I have a dataclass which is frequently used but is slow because as it processes multiple large datasets. I have tried to speed it up by making it lazily-evaluate, where the data is only read when requested and subsequent calls are cached.
Below is a (simplified) implementation for the variables x, y and z
import time, timeit
from functools import cache
class LazyDataStore:
def __init__(self): pass
@property
def x(self): return self.load_xy()["x"]
@property
def y(self): return self.load_xy()["y"]
@property
def z(self): return self.load_z()
@cache
def load_xy(self):
time.sleep(1) # simulate slow loading data
return {"x":1,"y":2} # simulate data
@cache
def load_z(self):
time.sleep(2) # simulate slow loading data
return 3 # simulate data
if __name__ == "__main__":
print(f'Time taken to access x, y and z once {timeit.timeit("my_data.x; my_data.y; my_data.z", setup="from __main__ import LazyDataStore; my_data = LazyDataStore()", number=1)}')
print(f'Time taken to access x 5 times {timeit.timeit("my_data.x", setup="from __main__ import LazyDataStore; my_data = LazyDataStore()", number=5)}')
print(f'Time taken to access x and z 100 times {timeit.timeit("my_data.x; my_data.z", setup="from __main__ import LazyDataStore; my_data = LazyDataStore()", number=100)}')

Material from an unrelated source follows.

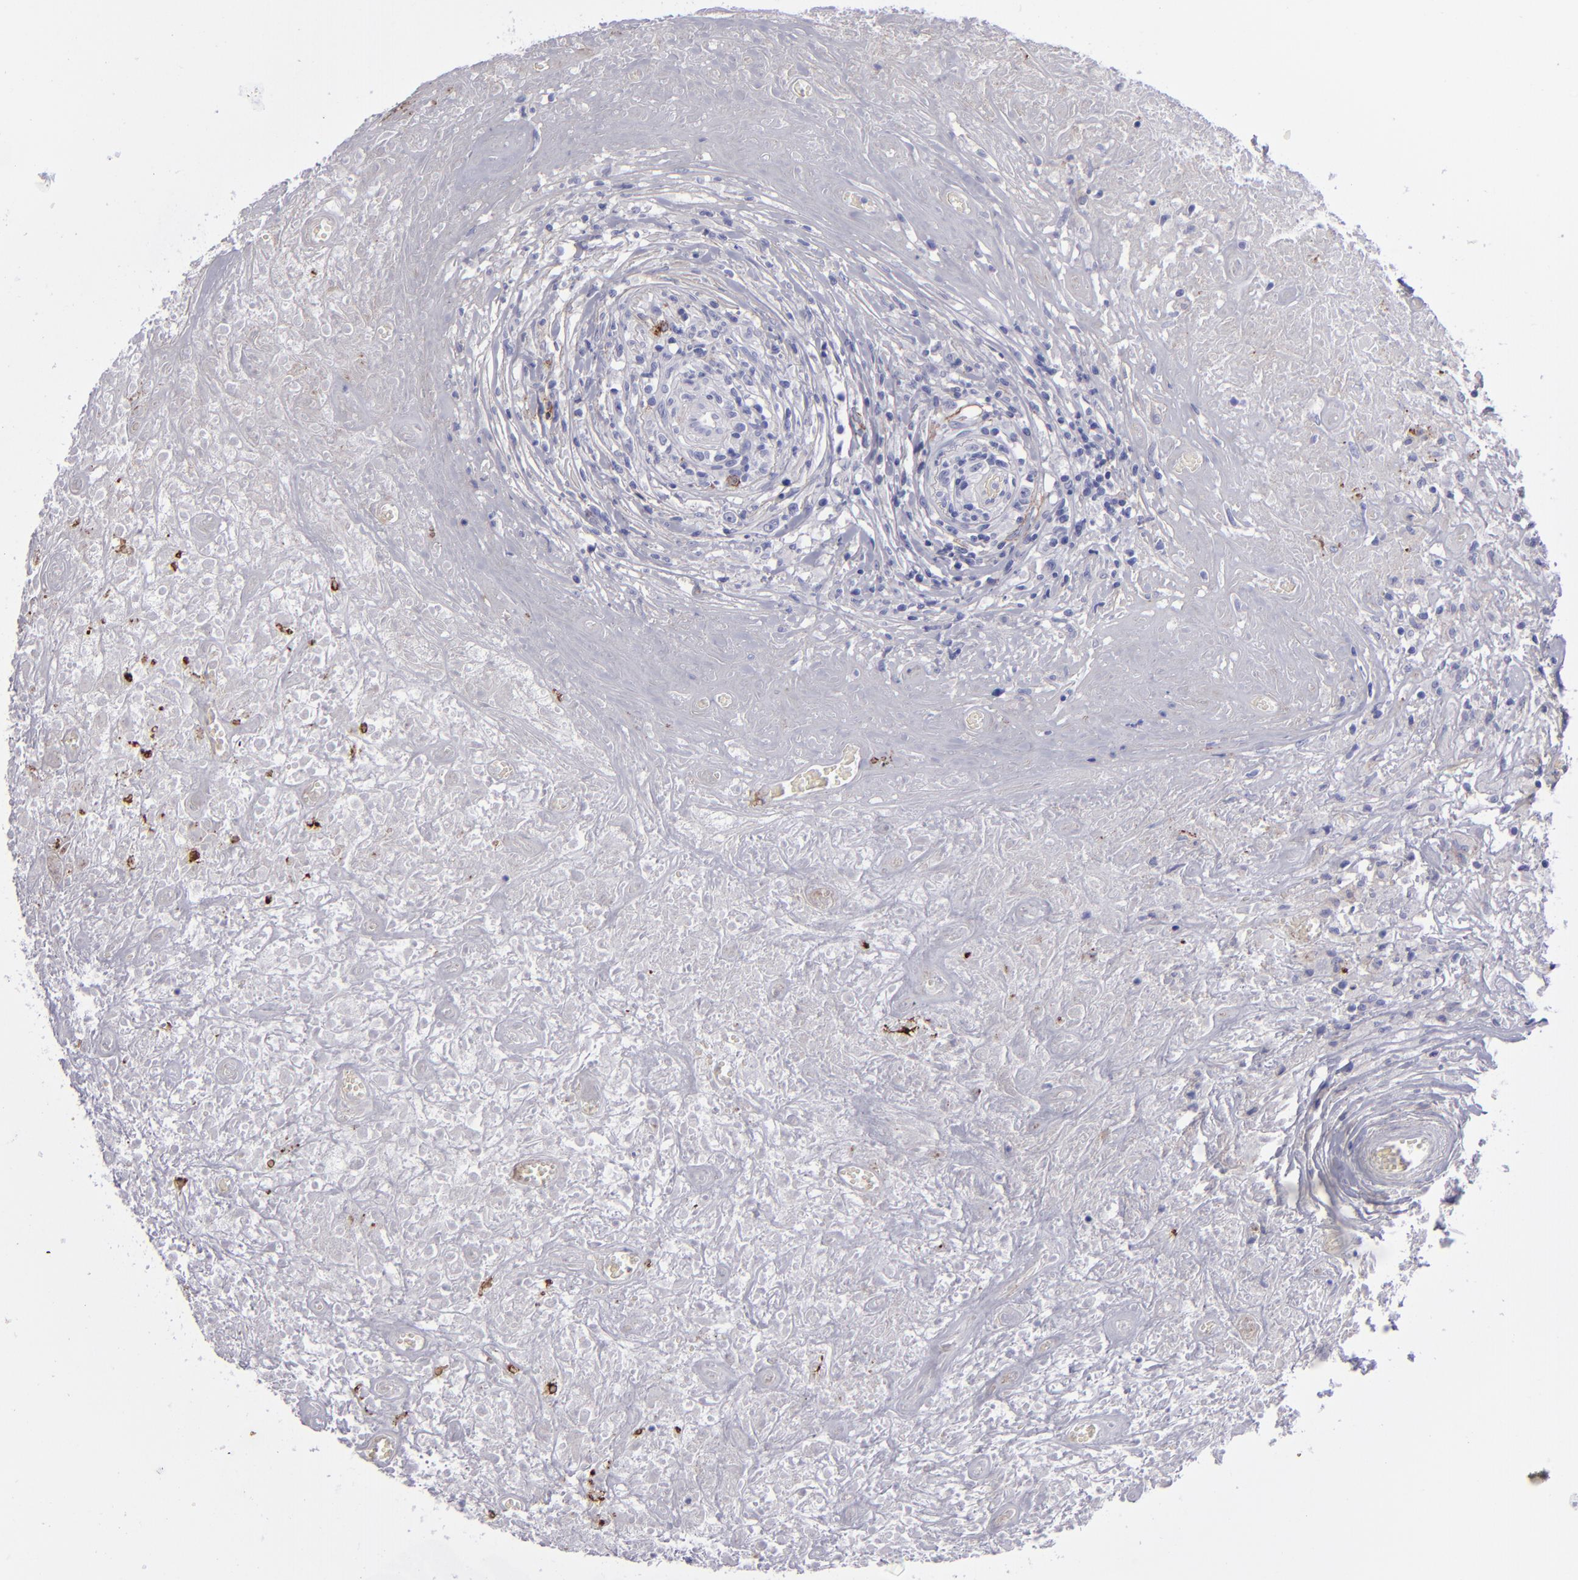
{"staining": {"intensity": "negative", "quantity": "none", "location": "none"}, "tissue": "lymphoma", "cell_type": "Tumor cells", "image_type": "cancer", "snomed": [{"axis": "morphology", "description": "Hodgkin's disease, NOS"}, {"axis": "topography", "description": "Lymph node"}], "caption": "Tumor cells are negative for brown protein staining in lymphoma. Brightfield microscopy of IHC stained with DAB (brown) and hematoxylin (blue), captured at high magnification.", "gene": "ANPEP", "patient": {"sex": "male", "age": 46}}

With the results printed below:
Time taken to access x, y and z once 3.0019894000142813 Time taken to access x 5 times 1.0117400998715311 Time taken to access x and z 100 times 3.0195651999674737
Is there a better/neater/cleaner way to do this? Any comments welcomed.
Some thoughts:
- I think
self.load_xy()["x"]isn't ideal, however it is concise, which helps as more variables are added the class starts to fill with boilerplate code - making it less readable. - Should I be using the @dataclass decorator in some way?
- I do use this same format in several files, so is there a clear/clean/useful way to make a Superclass/Subclass?